TASK BRIEF: Below are the entries; return exactly the line with "About camera intrinsics, owner: Leo" and every later line, without anything else.

GIVEN INFORMATION:
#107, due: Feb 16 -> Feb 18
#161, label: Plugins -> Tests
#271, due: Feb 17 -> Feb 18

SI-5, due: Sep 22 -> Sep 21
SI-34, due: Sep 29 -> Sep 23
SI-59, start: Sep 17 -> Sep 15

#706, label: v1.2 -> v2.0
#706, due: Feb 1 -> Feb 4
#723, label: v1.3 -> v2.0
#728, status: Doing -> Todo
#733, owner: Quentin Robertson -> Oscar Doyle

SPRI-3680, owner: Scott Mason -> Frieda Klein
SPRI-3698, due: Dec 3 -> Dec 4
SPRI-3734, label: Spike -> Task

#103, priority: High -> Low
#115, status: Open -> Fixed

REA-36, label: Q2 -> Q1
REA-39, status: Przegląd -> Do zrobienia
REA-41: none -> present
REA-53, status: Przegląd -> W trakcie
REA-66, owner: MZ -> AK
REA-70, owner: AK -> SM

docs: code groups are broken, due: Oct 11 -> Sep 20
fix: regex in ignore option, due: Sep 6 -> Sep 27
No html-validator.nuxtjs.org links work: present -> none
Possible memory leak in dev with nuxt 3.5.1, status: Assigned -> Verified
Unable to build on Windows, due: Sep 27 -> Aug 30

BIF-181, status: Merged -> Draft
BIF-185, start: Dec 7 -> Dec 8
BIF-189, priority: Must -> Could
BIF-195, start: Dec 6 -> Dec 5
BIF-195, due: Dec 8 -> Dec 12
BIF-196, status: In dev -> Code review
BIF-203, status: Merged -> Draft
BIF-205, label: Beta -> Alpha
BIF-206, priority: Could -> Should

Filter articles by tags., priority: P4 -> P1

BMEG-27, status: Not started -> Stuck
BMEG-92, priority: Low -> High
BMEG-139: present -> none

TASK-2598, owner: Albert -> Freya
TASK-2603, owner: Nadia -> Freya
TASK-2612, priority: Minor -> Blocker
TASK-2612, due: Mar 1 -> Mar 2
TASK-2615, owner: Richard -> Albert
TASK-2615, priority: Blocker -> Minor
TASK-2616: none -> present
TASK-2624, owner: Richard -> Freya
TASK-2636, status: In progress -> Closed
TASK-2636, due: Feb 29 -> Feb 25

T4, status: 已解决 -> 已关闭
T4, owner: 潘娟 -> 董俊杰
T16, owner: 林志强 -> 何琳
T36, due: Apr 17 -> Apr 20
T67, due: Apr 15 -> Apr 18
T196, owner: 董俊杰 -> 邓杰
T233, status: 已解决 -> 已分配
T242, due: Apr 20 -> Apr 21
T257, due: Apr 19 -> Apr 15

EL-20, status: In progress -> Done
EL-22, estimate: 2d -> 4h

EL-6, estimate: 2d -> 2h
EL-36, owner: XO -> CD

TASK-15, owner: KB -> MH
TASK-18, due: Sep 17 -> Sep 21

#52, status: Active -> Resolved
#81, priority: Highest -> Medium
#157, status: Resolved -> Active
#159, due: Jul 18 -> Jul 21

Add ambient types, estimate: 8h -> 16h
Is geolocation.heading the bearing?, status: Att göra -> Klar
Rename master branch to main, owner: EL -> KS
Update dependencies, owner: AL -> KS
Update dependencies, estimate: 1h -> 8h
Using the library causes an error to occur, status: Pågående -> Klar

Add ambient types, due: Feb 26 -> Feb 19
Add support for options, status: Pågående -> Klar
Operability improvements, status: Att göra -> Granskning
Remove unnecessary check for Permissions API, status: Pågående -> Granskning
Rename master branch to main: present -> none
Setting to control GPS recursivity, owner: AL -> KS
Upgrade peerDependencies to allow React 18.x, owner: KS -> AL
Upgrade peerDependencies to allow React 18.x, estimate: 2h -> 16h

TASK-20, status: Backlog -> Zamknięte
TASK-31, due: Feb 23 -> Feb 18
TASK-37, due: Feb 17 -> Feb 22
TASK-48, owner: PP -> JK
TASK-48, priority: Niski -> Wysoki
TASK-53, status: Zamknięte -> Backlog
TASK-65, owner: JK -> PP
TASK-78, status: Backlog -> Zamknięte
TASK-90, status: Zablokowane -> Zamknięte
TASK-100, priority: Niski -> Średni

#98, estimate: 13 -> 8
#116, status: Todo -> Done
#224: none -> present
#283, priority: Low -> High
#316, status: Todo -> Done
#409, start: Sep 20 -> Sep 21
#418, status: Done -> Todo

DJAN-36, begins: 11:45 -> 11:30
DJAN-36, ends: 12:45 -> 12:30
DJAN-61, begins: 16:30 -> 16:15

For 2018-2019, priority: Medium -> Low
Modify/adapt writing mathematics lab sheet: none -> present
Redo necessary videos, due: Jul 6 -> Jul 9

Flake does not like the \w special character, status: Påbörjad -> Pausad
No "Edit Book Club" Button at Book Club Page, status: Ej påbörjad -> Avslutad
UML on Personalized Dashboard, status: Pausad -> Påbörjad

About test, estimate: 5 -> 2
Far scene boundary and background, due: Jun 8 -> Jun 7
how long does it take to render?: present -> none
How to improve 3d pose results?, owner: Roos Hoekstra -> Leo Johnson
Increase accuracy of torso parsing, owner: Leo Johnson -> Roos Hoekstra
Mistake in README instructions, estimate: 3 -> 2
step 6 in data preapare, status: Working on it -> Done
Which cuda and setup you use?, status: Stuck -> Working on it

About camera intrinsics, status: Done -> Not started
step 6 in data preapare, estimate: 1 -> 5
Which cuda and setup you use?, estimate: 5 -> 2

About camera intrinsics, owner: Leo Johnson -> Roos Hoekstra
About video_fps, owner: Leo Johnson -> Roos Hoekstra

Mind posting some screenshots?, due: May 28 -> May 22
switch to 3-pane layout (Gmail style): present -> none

TASK OUTPUT:
About camera intrinsics, owner: Leo Johnson -> Roos Hoekstra
About video_fps, owner: Leo Johnson -> Roos Hoekstra

Mind posting some screenshots?, due: May 28 -> May 22
switch to 3-pane layout (Gmail style): present -> none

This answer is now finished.